QbD also introduced the concept of a traditional versus a dynamic control strategy. In a traditional control strategy, any variability in process inputs (such as quality of the feed material or raw materials) results in variability in the quality of the product because the manufacturing controls are fixed. In a dynamic control strategy, the manufacturing controls can be altered (within the region of goodness ) to remove or reduce the variability caused by process inputs.

A holistic control strategy mitigates any risk from a single unit operation. The control strategy includes the process definition, control limits of process parameters, and release limits, amongst other considerations. It is important in determining the manufacturing process that specifications be set appropriately (see Chap. 7).

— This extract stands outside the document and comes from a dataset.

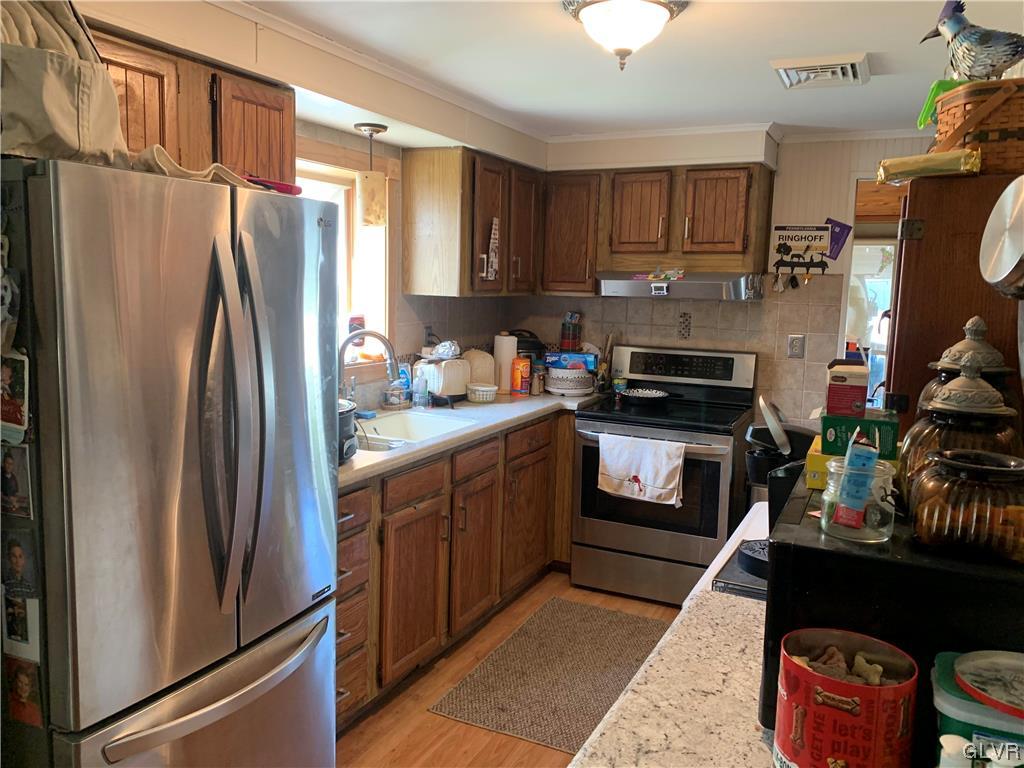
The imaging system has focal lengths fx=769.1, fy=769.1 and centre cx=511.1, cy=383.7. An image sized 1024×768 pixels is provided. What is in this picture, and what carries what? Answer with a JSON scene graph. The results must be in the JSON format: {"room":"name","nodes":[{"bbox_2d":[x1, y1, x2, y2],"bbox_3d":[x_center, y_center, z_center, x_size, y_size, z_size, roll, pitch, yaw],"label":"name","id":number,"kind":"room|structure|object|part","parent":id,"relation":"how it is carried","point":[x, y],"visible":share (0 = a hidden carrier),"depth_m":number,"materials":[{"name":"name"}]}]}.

A statistically related example illustrates the translation from an equation derived from a DoE to a control strategy. Here, dissolution (Diss) is found to be a function of API particle size (API), magnesium stearate surface area (MgSt), lubrication time (LubT), and compression force (Crush F).

$$ \begin{array}{c} Diss=108.9-11.96\times API-7.556\times {10}^{-5}\times MgSt-0.1849\times LubT\\ {}\kern1.6em -3.783\times {10}^{-2}\times CrushF-2.557\times {10}^{-5}\times MgSt\times LubT.\end{array} $$
(3.3)

Assume these parameters are both statistically significant and their effect on dissolution is practically meaningful. Equation (3.3) describes the current understanding and can be used to define meaningful limits on the parameter specifications and process controls. Using this information, quality is built into the process by managing the process inputs. Although there may not be direct control of Diss, it might be controlled upstream by one of the variables on the right of Eq. (3.3).

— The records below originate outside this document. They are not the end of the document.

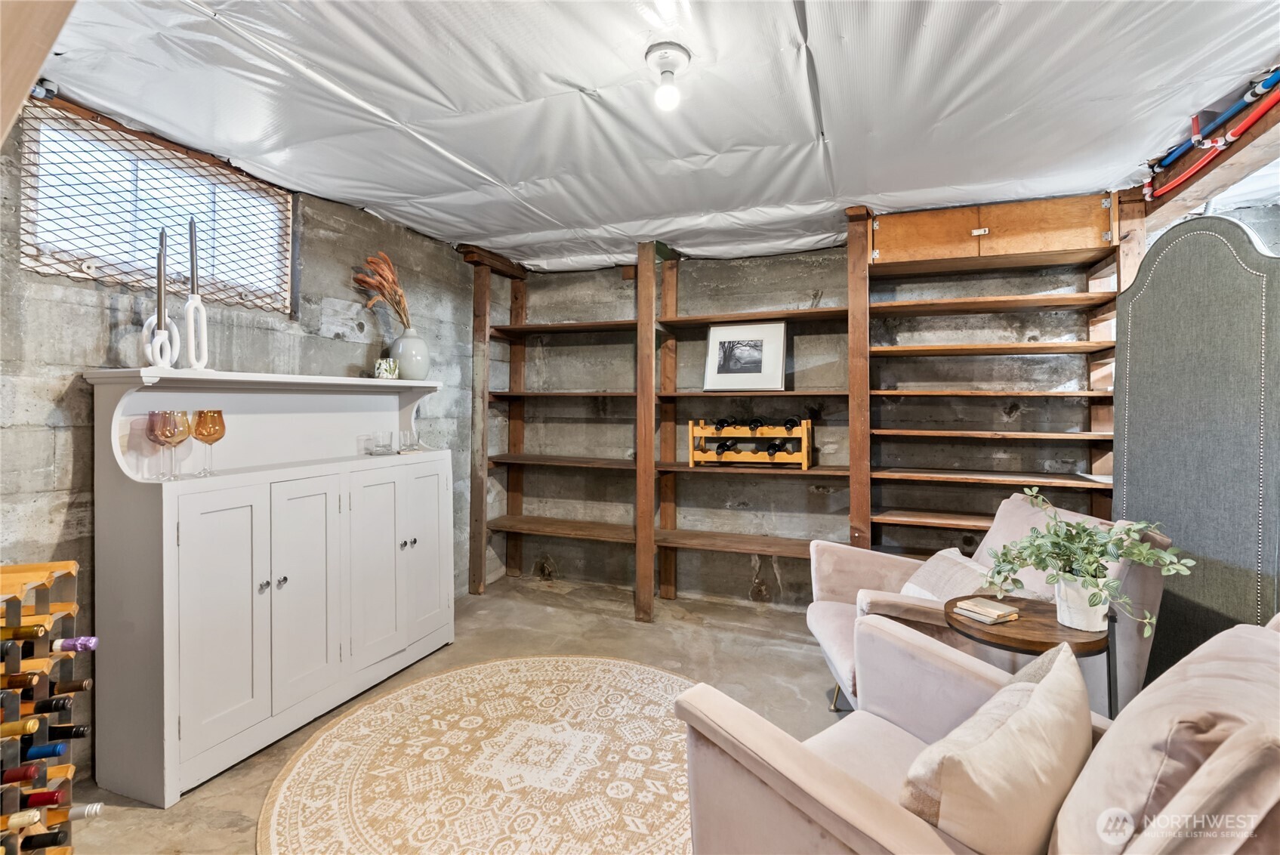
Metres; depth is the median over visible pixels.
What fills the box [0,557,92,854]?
wine rack
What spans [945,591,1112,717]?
side table
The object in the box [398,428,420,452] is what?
drinking glass
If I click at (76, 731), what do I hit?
wine bottle
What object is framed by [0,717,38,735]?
wine bottle
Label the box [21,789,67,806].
wine bottle
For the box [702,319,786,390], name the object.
framed picture
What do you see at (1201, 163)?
red pipe
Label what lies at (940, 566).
throw pillow
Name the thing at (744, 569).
back wall
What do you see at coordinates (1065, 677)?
throw pillow
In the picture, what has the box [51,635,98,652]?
wine bottle
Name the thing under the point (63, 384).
left wall
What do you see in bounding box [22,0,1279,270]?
ceiling
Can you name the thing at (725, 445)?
wine bottle
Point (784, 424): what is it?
wine bottle
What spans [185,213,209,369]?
candle holder
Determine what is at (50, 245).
window
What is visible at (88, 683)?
wine bottle
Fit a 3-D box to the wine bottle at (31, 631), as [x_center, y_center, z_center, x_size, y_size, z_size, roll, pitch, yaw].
[-1.492,0.486,1.374,0.255,0.071,0.069,0,1,21]
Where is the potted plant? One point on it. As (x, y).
(1090, 534)
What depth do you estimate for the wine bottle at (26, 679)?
1.40 m
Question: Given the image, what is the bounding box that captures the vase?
[391,326,429,379]
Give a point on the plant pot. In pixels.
(1068, 621)
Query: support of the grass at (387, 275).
in the vase
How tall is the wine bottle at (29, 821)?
0.072 m
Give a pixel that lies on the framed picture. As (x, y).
(715, 345)
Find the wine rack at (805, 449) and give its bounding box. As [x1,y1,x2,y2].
[689,419,813,470]
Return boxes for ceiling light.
[644,42,691,110]
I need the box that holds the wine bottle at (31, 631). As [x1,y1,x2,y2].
[2,623,48,640]
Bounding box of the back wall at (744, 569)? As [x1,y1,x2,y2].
[502,234,1125,609]
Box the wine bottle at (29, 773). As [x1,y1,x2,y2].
[1,764,40,784]
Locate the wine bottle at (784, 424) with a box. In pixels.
[780,415,801,431]
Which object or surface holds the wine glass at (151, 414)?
on the white cabinet at (164, 537)
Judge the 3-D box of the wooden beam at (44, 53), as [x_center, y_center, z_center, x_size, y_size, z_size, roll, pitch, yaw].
[-1.141,-0.729,0.928,0.680,0.731,0.279,0,1,21]
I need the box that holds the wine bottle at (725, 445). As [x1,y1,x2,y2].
[715,437,737,455]
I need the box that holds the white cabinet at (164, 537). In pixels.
[83,366,450,807]
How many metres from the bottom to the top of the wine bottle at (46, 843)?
0.076 m
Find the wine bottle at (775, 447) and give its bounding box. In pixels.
[765,438,786,456]
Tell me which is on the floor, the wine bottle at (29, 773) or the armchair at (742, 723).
the armchair at (742, 723)
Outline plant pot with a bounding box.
[1054,572,1110,631]
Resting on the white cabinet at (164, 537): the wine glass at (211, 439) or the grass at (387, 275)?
the wine glass at (211, 439)
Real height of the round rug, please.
0.011 m
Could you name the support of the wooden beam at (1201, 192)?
attached to the ceiling
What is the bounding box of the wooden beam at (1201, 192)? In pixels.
[1140,73,1279,227]
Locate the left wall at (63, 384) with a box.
[0,95,485,788]
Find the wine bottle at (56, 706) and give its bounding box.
[27,695,74,714]
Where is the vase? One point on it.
(402, 357)
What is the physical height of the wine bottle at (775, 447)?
0.080 m
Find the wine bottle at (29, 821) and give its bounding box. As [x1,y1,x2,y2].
[2,809,43,830]
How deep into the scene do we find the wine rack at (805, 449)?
3.51 m
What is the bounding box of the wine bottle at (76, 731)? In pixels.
[42,721,89,737]
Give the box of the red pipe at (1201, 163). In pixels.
[1144,67,1279,202]
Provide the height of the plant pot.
0.145 m
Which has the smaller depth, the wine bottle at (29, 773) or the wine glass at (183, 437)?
the wine bottle at (29, 773)
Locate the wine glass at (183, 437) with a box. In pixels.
[163,409,191,477]
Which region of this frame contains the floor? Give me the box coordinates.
[70,574,861,854]
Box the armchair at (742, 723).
[675,608,1279,854]
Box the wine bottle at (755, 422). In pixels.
[746,417,765,432]
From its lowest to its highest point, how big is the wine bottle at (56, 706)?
0.071 m
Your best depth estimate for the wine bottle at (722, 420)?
3.43 m
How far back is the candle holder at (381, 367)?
3.03 m
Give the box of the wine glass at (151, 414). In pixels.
[143,407,176,479]
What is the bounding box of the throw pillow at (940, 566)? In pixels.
[898,546,993,600]
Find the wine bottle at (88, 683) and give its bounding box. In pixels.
[50,678,92,693]
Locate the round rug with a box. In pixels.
[258,653,697,854]
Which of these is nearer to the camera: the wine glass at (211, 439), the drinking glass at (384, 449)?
the wine glass at (211, 439)
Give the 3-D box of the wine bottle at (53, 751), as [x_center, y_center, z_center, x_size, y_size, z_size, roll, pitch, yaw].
[-1.509,0.793,1.443,0.238,0.069,0.072,0,1,21]
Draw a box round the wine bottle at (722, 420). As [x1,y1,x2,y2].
[713,416,731,430]
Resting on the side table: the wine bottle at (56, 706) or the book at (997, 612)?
the book at (997, 612)
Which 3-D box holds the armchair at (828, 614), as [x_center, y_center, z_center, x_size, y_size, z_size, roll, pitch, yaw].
[1.242,0.752,2.352,0.979,0.891,0.900,0,0,2]
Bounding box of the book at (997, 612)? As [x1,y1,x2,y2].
[953,596,1019,624]
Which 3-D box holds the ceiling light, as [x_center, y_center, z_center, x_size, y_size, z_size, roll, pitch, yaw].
[0.089,-1.046,1.854,0.136,0.151,0.135,0,1,21]
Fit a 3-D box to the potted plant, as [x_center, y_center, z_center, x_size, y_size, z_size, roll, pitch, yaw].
[1.278,0.391,1.776,0.440,0.370,0.525,0,1,-21]
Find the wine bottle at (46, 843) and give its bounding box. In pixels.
[19,828,70,851]
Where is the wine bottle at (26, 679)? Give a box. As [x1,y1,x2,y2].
[2,669,49,690]
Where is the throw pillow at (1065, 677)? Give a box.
[901,638,1094,854]
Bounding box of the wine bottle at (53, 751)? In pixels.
[24,742,67,759]
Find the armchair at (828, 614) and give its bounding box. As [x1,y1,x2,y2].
[807,496,1173,717]
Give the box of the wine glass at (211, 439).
[191,408,225,476]
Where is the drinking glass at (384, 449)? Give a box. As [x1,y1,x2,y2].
[367,431,394,455]
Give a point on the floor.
(627, 624)
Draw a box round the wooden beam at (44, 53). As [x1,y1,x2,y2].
[0,0,77,146]
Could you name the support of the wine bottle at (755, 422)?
in the wine rack at (805, 449)
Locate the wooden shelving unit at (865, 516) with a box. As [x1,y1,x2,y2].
[464,188,1138,626]
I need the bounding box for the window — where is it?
[18,100,296,313]
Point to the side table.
(1023, 639)
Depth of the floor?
3.02 m
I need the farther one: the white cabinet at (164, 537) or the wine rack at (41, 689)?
the white cabinet at (164, 537)
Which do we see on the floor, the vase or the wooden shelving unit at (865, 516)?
the wooden shelving unit at (865, 516)
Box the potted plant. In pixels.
[977,487,1196,636]
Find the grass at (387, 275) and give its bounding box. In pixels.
[352,250,412,328]
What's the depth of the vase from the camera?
3.18 m
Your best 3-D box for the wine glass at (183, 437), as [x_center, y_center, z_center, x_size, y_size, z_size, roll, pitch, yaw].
[-1.588,0.064,2.083,0.095,0.222,0.096,0,1,21]
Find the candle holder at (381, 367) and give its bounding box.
[373,357,397,378]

  • API: To control dissolution , it is important to maintain the D90 API particle size within a certain range. Here, the predicted equation is used to determine the range of 5–30 μm and the high shear wet milling equipment is set to achieve a value within this range.

  • MgSt: The surface area of the magnesium stearate (lubricant) particles is controlled to ensure dissolution . This assurance is performed upon receipt of the MgSt from the supplier.

  • LubT: Lubrication time is controlled between 1 and 8 min via automated equipment.

  • CrushF: Tablet hardness is controlled by the crushing force at the time of compression to a targeted amount and within an acceptable range.

All decisions concerning the CQA are documented within a control plan.

3.10 Preparation for Stage PV-2

After the control strategy has been defined and the product and process ranges are established, product and process qualification (PV-2) is performed to demonstrate that the process will deliver a product of acceptable quality if operated within the region of goodness . This will also confirm whether the small and/or pilot-scale systems used to establish the region of goodness can accurately model the performance of the manufacturing scale process. PV-2 is really a confirmation of the understanding and control strategy. Following PV-2, the regulatory filing is compiled, which includes the acceptable ranges for all critical operating parameters that define the manufacturing process.